**本文抜粋**
####################
研究課題/領域番号 |
21K09744
|
研究種目 |
基盤研究(C)
|
配分区分 | 基金 |
応募区分 | 一般 |
審査区分 |
小区分56060:眼科学関連
|
研究機関 | 高知大学 |
研究代表者 |
福田 憲 高知大学, 教育研究部医療学系臨床医学部門, 准教授 (70335751)
|
研究分担者 |
松崎 茂展 高知学園大学, 健康科学部, 教授 (00190439)
石田 わか 高知大学, 医学部, 特任助教 (40761705)
岸本 達真 高知大学, 医学部附属病院, 特任助教 (60783751)
鈴木 崇 東邦大学, 医学部, 准教授(寄付講座) (70398048)
|
研究期間 (年度) |
2021-04-01 – 2024-03-31
|
研究課題ステータス |
完了 (2023年度)
|
配分額 *注記 |
4,160千円 (直接経費: 3,200千円、間接経費: 960千円)
2023年度: 1,170千円 (直接経費: 900千円、間接経費: 270千円)
2022年度: 1,300千円 (直接経費: 1,000千円、間接経費: 300千円)
2021年度: 1,690千円 (直接経費: 1,300千円、間接経費: 390千円)
|
キーワード | 黄色ブドウ球菌 / 角膜炎 / phenol-soluble modulin α / IL-36 / ブドウ球菌 / psm-α / アラーミン / DAMPs / 感染症 / 眼内炎 |
研究開始時の研究の概要 |
今日眼科領域で広くみられるメチシリン耐性黄色ブドウ球菌(MRSA)の強毒化の原因を解明するために、psm-α毒素を産生する菌と産生しない菌を用いて、眼組織の細胞への毒性や惹起する炎症の差違を検討すると共に、動物モデルにより眼の機能への影響を検討する。 さらに、新しい治療法を開発するために、細菌を溶解するウイルス、バクテリオファージを用いて病原性増強型MRSAによる眼感染症に対して治療効果を検討する。
|
研究実績の概要 |
昨年度の研究において、黄色ブドウ球菌のpsmα産生株(Newman株)とpsmα欠失株(Δpsm α株)の細菌培養上清をマウス角膜に点眼すると、psmα産生株の培養上清はΔpsmα株の培養上清と比し、有意に角膜上皮創傷治癒の遅延と好中球浸潤を増加させること、またこれらの作用が、IL-36受容体アンタゴニストで抑制されることよりIL-36依存性であることを示した。 本年度はさらにアラーミンのひとつであるIL-1αに着目し、IL-1受容体アンタゴニストを点眼してIL-1αの役割を検討した。psmα産生株の培養上清による角膜炎はIL-1受容体アンタゴニストを点眼しても、IL-36受容体アンタゴニストとは異なり、角膜上皮創傷治癒と好中球浸潤については有意な変化は生じなかった。したがって黄色ブドウ球菌psmα産生株の培養上清による角膜炎はIL-36依存性で、IL-1非依存性と考えられた。 さらに、psmα産生株およびpsmα欠失株をマウス角膜に感染させてその差異を検討した。その結果、psmα産生株およびpsmα欠失株は角膜に感染した細菌数には有意な差を認めなかった。しかしながらpsmα産生株はpsmα欠失株および非感染群に比して、有意に角膜上皮創傷治癒の遅延を生じさせ、好中球浸潤を増加させた。最後にpsmα産生株を角膜に感染させたマウスにIL-36受容体アンタゴニストを点眼すると好中球浸潤を有意に抑制した。 これらの結果より、黄色ブドウ球菌毒素psmαは、角膜への菌の接着・増殖には関与しないが、角膜構成細胞を傷害し放出されたアラーミンであるIL-36依存性に角膜上皮創傷治癒の遅延および炎症反応の惹起を引き起こすことが示唆された。
####################
**記録された情報**
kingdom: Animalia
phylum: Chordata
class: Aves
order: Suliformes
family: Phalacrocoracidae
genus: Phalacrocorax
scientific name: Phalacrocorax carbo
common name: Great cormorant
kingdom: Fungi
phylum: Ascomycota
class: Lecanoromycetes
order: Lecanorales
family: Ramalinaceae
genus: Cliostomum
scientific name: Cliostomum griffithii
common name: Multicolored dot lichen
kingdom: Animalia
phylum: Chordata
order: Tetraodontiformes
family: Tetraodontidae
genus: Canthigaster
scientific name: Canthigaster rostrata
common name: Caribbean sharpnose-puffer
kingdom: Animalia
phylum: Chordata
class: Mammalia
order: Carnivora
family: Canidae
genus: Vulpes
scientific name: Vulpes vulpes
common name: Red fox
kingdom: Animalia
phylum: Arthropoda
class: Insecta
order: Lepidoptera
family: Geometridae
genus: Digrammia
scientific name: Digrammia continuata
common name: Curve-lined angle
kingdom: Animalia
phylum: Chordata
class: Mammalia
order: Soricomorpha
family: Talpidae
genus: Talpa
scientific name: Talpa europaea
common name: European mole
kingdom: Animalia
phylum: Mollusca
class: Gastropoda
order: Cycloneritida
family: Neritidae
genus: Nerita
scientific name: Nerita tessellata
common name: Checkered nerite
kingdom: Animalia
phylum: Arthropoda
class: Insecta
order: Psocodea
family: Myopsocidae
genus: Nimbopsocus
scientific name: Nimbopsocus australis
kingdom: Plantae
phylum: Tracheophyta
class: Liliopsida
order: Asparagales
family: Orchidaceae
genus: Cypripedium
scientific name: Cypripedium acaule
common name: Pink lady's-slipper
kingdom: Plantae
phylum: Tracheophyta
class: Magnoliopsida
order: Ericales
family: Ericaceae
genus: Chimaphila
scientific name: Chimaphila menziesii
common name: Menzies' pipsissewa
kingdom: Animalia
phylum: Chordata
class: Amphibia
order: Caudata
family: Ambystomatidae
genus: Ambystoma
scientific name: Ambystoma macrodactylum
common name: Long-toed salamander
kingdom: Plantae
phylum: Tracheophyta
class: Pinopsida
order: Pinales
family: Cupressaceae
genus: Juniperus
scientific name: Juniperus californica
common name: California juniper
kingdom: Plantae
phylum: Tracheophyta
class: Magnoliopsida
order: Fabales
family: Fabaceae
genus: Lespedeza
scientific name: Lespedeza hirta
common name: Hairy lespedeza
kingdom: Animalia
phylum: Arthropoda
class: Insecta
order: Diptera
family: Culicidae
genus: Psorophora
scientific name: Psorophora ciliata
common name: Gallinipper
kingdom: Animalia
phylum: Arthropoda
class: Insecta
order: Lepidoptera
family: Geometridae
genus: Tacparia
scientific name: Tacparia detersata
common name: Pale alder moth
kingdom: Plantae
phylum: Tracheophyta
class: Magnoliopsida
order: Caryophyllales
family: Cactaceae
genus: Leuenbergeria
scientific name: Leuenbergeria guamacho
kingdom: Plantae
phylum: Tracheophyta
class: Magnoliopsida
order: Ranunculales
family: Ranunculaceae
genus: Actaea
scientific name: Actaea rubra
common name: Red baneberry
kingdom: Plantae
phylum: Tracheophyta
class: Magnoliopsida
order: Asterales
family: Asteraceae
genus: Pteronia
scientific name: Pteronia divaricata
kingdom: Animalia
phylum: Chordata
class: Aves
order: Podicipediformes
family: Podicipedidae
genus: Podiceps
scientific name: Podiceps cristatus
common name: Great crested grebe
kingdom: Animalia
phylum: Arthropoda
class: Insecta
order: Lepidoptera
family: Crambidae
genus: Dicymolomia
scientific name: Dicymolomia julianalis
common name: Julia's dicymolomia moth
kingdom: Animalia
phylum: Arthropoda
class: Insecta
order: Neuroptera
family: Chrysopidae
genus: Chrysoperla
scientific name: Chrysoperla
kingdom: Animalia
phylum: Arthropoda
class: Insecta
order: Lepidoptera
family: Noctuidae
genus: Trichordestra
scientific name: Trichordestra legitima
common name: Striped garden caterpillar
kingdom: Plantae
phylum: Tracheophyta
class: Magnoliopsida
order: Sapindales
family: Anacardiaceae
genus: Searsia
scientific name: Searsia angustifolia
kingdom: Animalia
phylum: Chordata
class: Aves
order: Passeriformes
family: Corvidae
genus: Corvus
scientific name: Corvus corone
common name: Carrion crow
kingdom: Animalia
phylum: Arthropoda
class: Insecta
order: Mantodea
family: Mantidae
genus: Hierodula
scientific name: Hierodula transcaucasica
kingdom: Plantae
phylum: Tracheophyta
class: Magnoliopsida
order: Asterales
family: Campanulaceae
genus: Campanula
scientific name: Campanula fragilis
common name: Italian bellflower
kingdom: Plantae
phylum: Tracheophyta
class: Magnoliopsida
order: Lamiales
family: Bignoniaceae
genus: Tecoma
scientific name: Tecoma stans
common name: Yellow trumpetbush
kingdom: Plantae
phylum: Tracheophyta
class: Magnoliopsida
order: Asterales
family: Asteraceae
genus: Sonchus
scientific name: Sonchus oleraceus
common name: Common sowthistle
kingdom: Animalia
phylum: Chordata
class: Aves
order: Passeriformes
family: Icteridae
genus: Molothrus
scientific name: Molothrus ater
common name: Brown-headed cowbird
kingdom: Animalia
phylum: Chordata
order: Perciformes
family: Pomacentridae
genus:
####################
**課題と演習**
1 > 本文抜粋の「2022年度: 1,300千円 (直接経費: 1,000千円、間接経費: 300千円)」から「に対して治療効果を検討する。」までを、「バクテリオファージ」を「ファージ」に置き換えて書き直せ。
2 > 本文抜粋にある「したがって黄色ブドウ球菌psmα産生株の培養上清による角膜炎はIL-36依存性で、IL-1非依存性と考えられた。」という一文を英語に訳せ。
これらの行はここでの作業とは関係がない。

**各課題の解答**
1 >
2022年度: 1,300千円 (直接経費: 1,000千円、間接経費: 300千円)
2021年度: 1,690千円 (直接経費: 1,300千円、間接経費: 390千円)
|
キーワード | 黄色ブドウ球菌 / 角膜炎 / phenol-soluble modulin α / IL-36 / ブドウ球菌 / psm-α / アラーミン / DAMPs / 感染症 / 眼内炎 |
研究開始時の研究の概要 |
今日眼科領域で広くみられるメチシリン耐性黄色ブドウ球菌(MRSA)の強毒化の原因を解明するために、psm-α毒素を産生する菌と産生しない菌を用いて、眼組織の細胞への毒性や惹起する炎症の差違を検討すると共に、動物モデルにより眼の機能への影響を検討する。 さらに、新しい治療法を開発するために、細菌を溶解するウイルス、ファージを用いて病原性増強型MRSAによる眼感染症に対して治療効果を検討する。

2 > Therefore, the keratitis caused by the culture supernatant of the psmα-producing Staphylococcus aureus strain was considered to be IL-36-dependent and IL-1-independent.